In six months I’ll be seventy––certainly not the end of my life; I plan to go into triple digits. But I do at last admit with more than superficial ownership, I am on the down side of the mountain. And I intend to enjoy the ride as much as the uphill lift has been.
For quite a while, I told myself, “I can’t be old. I’ve got things to do, goals to reach, dreams to realize.” OK, here’s a hint that a shift was coming. Now when I miss a bit of sleep for whatever reason–too much sugar, or non-stop rumination–I find the next day I’m not quite able to bounce back “like I used to.” I can see quite clearly, this may have something to do with aging. What this means is a shift is in the making. I can still do just about anything. Just in a different way.
Well, I do admit I don’t want to bungee jump anymore, and I don’t want to go on the highest fastest rollercoaster. I remember years ago, when I was in over my head with educational committee work, my college mentor said, “Just cause you’re good at something, doesn’t mean you have to keep on doing it.” This year, the fragility of life was never brought closer to home than with the death of my stepdaughter, and then a dear friend, who will never have the chance to do new and different things.
I have a rich and full palette of life–intellectually, socially, personally, and physically. I have an insatiable curiosity to learn more, do more, see more. And I also know that if I throw some of that “more” onto this rich and full palette, the colors will get smushed into something kind of messy, rather than colorful and light and enjoyable. Too many colors, too many daubs.
So I’m stepping back to see what it is I’ve been painting, look how beautiful my days and months and years have been. I’m going to leave that piece, or this work, and step closer to something new.
In my writing life I’ve created a number of groups, gatherings, and events, both in Arizona, New Jersey, and New York of which I am extremely proud. I believe I have influenced and helped many writers, speakers, and professional colleagues. An incredible number of people, writers, Toastmasters, neighbors, mentors, and friends challenged, paved, and smoothed the way for me. The exhilaration and sense of belonging and pride in each of these relationships has been a gift to be cherished. Writers Read, Writers Lunch, gatherings with writers, workshops, have given me lifelong memories and friends. And it’s time to step away. Writers Read and Writers Lunch can continue if any colleague wishes to take over the facilitation – I’ll be happy to send you the existing mailing list. Both BREWD (eastside) and 5 Points Market (downtown) have been gracious hosts for Writers Read. Fronimo’s (sort of central) has been our eating meeting for Writers Lunch. If you are interested, you can call or e me.
I’m stepping away from these events, but not the people, so that I may step closer to some new things and step closer to things and people that have been waiting for me.
2017 is my benchmark. March 15, 2017 is my celebration date. Stepping away, and stepping closer.

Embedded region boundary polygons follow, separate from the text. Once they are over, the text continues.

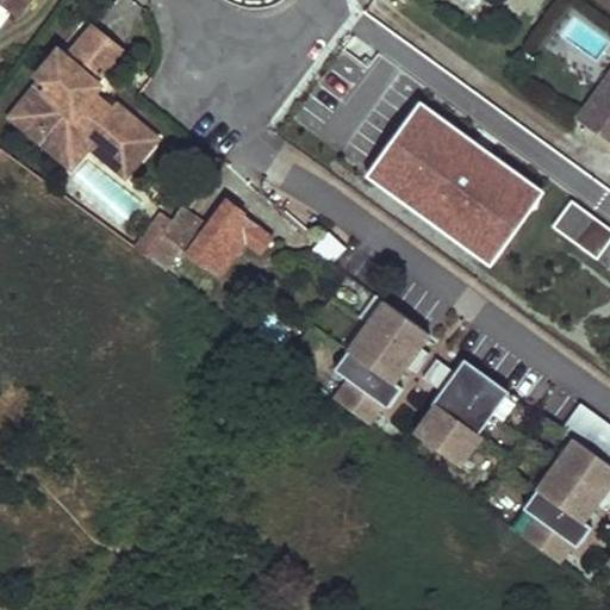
[(0,0),(0,31),(1,32),(17,11),(0,0)]
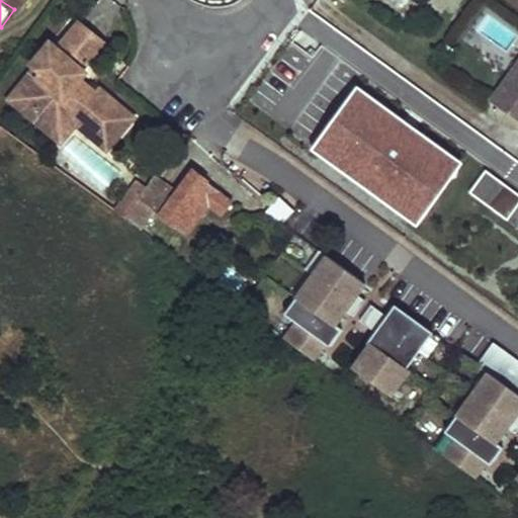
[(0,0),(14,9),(20,0),(0,0)]
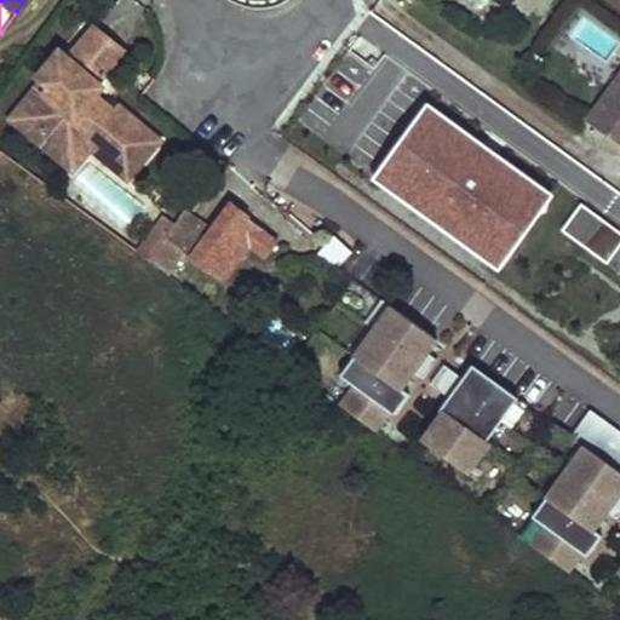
[(45,56),(28,74),(32,76),(40,85),(15,113),(56,148),(68,136),(81,145),(99,164),(115,147),(131,161),(154,137),(118,103),(110,110),(104,116),(84,96),(89,91),(96,82),(90,78),(118,46),(90,24),(62,56),(53,64),(45,56)]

I plan to enjoy the occasional speaking or workshop presentation that calls to me. I look forward to expanding my craft of writing and coaching. Reading about writing. Writing about writing. Writing essays, articles and blogs about life and more about the relationships that make life so rich, challenging, exciting and astounding! Being with people, traveling to the places in the world and in my adopted home state of Arizona that are different from my everyday surroundings and activities. I feel a calling to spend time with my thoughts, and my dreams. Listening to other people as they share their dreams. Being.